A ball is dropped from a height h. The ball displaces 0.47h meters from the time it hits one second before it drops to the ground and when it hits the ground. Find h.
xf-xo=vot + 0.5gt^2
The Attempt at a Solution
h = ?
t1(at 1 second before ball hits ground) = 1
s(at one second before till it hits ground) = 0.47h
So, this is what it visually looks like:
o (A) t=0, v=0, a=g, h=0
| (B) t=t1, a=g, h=0.53h
| (C) t=t2, a=g, h=H
So, from A to B, the ball falls 0.53h meters. From A to C, the ball falls H meters. And From B to C, the ball has fallen 0.47h meters in 1 second, which comes from the problem statement.

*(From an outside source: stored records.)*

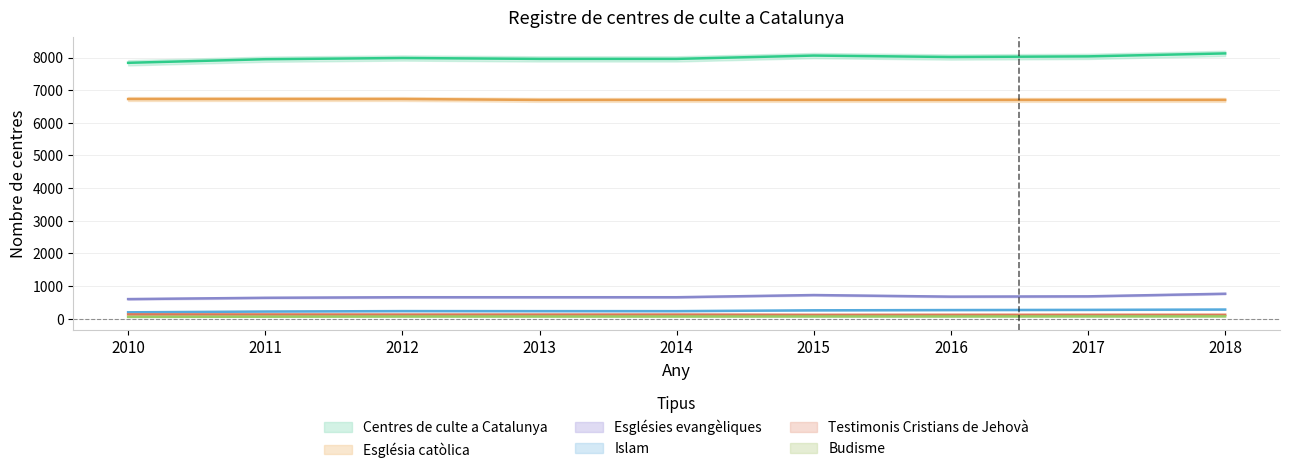

Rank the series by their maximum value, from lowest to highest.

Budisme, Testimonis Cristians de Jehovà, Islam, Esglésies evangèliques, Església catòlica, Centres de culte a Catalunya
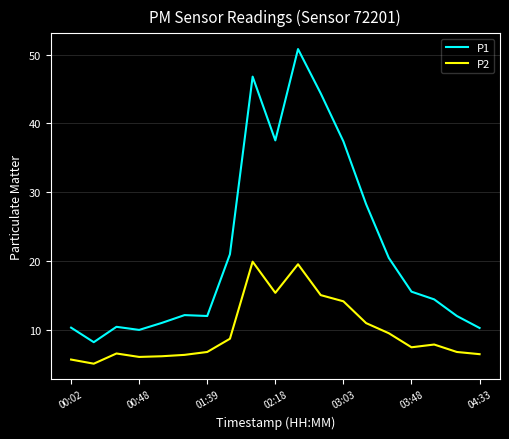

True or false: P2 has more than 1 points higher than both neighbors.

True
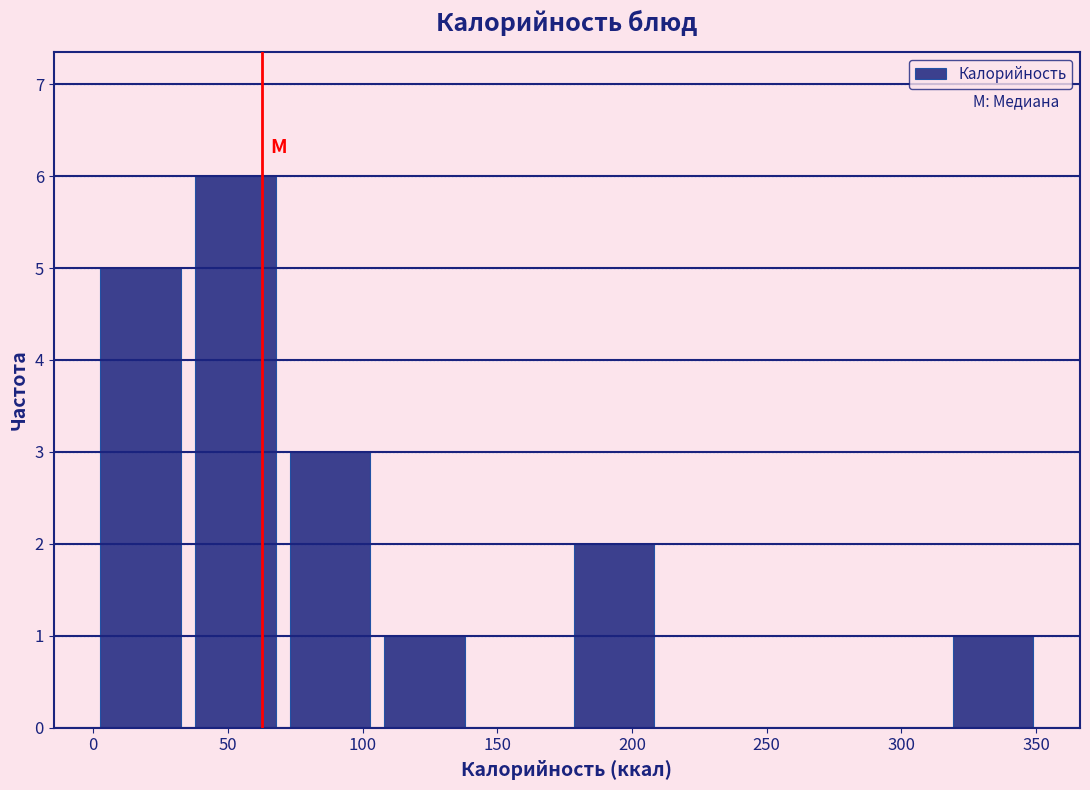

Reading left to right, list every bar in this chart as the range it spans on the x-axis followed by its height. Neither the bar edges nor the heights are printed on the chart, so give them approximately, as read against the axes.

0 to 35: 5
35 to 70: 6
70 to 105: 3
105 to 140: 1
140 to 175: 0
175 to 210: 2
210 to 245: 0
245 to 280: 0
280 to 315: 0
315 to 350: 1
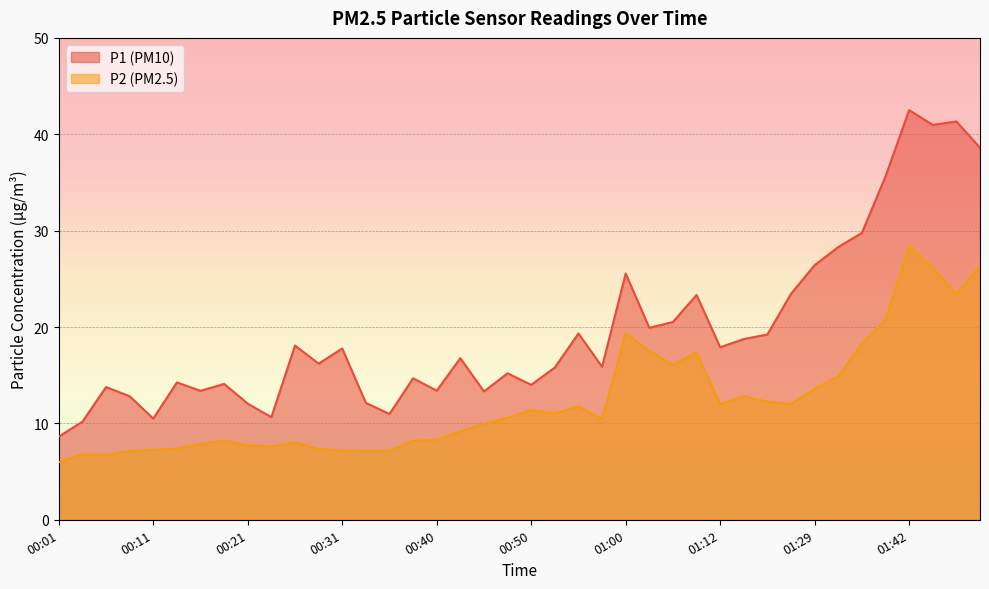

At how many categories does at least one series exceed 16?

21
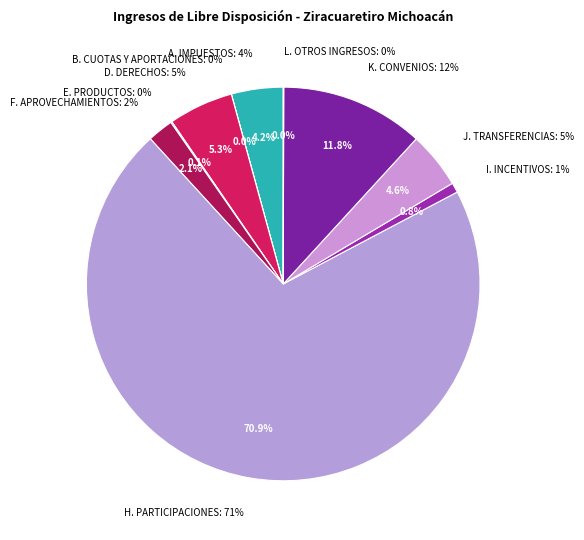

To the nearest percent, what is the difference between the F. APROVECHAMIENTOS and K. CONVENIOS slice percentages?

10%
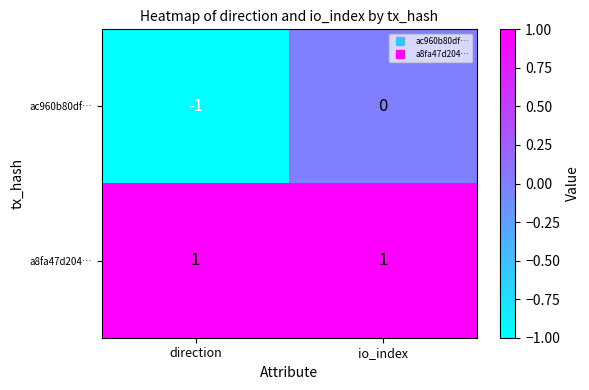

Reading right to left, extract all data points from this chart.

ac960b80df…: 0	-1
a8fa47d204…: 1	1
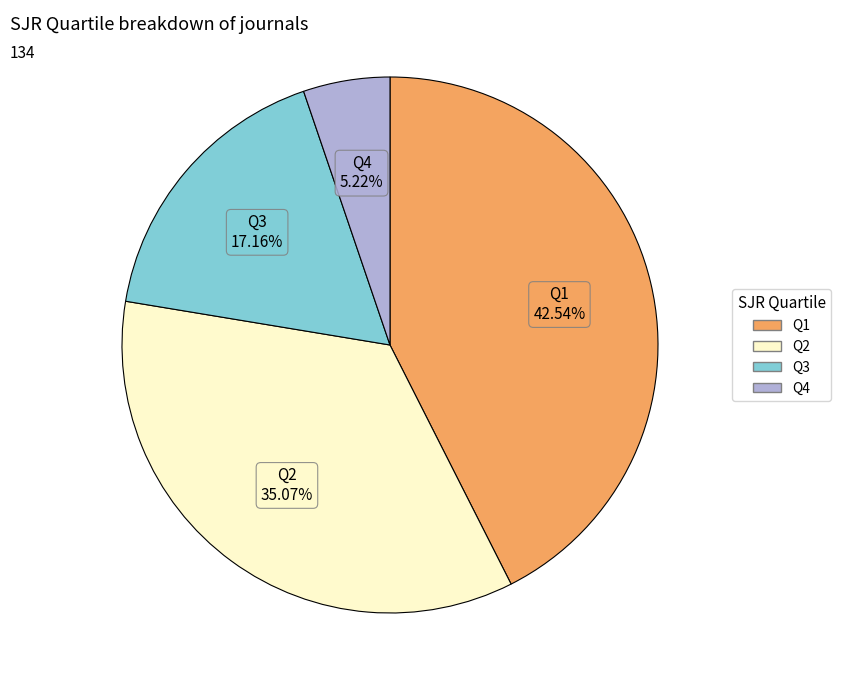

Combined, do Q3 and Q4 account for over 50%?

No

So the ball at B has fallen t seconds. And when the ball reaches C, it has fallen t + 1 seconds.
I need to find h...
So, I use the formula above for A to B and again for A to C:
0.53h = 0.5gt^2 => h= (0.5g/0.53)t^2 (A to B)
h = 0.5g(t+1)^2 (A to C)
I have set both equations equal to h. Now I solve for t by setting said equations equal to each other:
(0.5g/0.53)t^2 = 0.5g(t +1)^2 =>
t^2/0.53 = (t+1)^2 =>
0 = (1-(1/0.53))t^2 + 2t + 1
Using quadratic formula, I get approximately 2.68 seconds.
I plug this back into one of the formulas above to get h:
h = 0.5g(t+1)^2 =~ 66.43 meters.
Is this correct?
I have to enter this online and I literally have one more attempt left before whatever answer I put gets submitted. Please help me and let me know if this is correct.